Dr Farmer said that while the study shed light on potential flaws in the justice system, the researchers could not know for certain why such inconsistencies have been identified, because Magistrates did not have to record their sentencing reasons.

“The most important decision to offenders is whether or not they will be jailed,” she said.

“In light of its nature and significance, the level of variability in the rate of imprisonment is concerning.”

“Across the range of sentencing options, fines were found to be the most common punishment overall, accounting for between 44 and 67 per cent of sentencing outcomes across the four court locations. The courts with higher rates of imprisonment (Ballarat and Sale) were both less likely to impose fines.”

The current study is part of a broader project that compared the sentencing outcomes for three of the most common criminal charges: theft, unlawful assault and driving while disqualified/suspended/cancelled.

Dr Farmer said findings of the overall project added weight to concern that the sentencing decision-making process in Victoria lacks transparency and consistency.

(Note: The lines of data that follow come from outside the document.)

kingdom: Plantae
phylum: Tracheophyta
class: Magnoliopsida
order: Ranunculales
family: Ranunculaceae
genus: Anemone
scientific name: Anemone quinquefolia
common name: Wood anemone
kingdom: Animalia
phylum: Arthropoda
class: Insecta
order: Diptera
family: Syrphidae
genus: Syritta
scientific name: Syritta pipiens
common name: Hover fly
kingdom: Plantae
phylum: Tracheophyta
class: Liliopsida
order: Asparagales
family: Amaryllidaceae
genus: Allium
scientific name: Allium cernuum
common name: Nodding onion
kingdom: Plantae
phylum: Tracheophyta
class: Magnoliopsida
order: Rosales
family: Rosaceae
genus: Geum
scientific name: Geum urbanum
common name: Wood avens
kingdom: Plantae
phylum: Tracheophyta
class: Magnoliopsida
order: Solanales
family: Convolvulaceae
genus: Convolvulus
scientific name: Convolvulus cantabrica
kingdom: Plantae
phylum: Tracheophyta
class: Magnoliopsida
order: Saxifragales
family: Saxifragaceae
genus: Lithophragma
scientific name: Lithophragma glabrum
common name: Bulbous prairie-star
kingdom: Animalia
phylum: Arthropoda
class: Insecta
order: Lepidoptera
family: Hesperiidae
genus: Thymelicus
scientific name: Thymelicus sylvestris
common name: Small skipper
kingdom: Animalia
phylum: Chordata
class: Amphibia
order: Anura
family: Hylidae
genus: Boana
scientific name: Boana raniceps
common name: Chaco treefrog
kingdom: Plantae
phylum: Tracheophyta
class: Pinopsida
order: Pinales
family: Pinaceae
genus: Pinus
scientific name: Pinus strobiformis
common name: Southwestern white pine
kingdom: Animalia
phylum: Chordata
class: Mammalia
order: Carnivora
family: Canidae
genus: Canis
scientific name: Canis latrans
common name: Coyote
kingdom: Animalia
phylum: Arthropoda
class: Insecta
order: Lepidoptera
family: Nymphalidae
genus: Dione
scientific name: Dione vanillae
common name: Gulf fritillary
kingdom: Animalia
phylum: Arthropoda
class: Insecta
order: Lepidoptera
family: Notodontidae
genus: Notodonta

“Sentencing inconsistences were found in all three studies,” she said.

“Our findings support concerns that the instinctive synthesis model, which is used across Australian jurisdictions, may be too open-ended and can lead to an unacceptable degree of sentencing inconsistency.

“This is most powerfully illustrated by the fact that the imprisonment rate for three of the most common offences can be more than 50 per cent higher depending on where the case is heard.”

The study ‘Sentencing Inconsistencies: A Case Study’ by Deakin School of Humanities and Social Sciences researcher Dr Clare Farmer, Deakin PhD candidate Ian Parsons and Swinburne University’s Professor Mirko Bagaric, is published in the Australian Law Journal.

SUMMARY OF RESULTS FOR DRIVING OFFENCES STUDY:

Key Results:

  • Between 1 July 2011 and 30 June 2015, 9,934 driving offences were sentenced in the Melbourne Magistrates’ Court, followed by 1,562 in Ballarat, 340 in Sale and 116 in Portland.
  • Ballarat imposed jail time in 20.6% of sentencing outcomes, followed by Sale at 12.9%, Melbourne 9.8% and Portland 6.9%.
  • Jail time sentenced (in months) was 0.47 – 28 in Ballarat; 0.1 – 54 in Melbourne; 0.47 – 6 in Portland; 0.47 – 18 in Sale.
  • Fines were the most common sanction with 67.2% of cases in Portland, 61% in Melbourne, 51 % in Ballarat and 44.1% in Sale.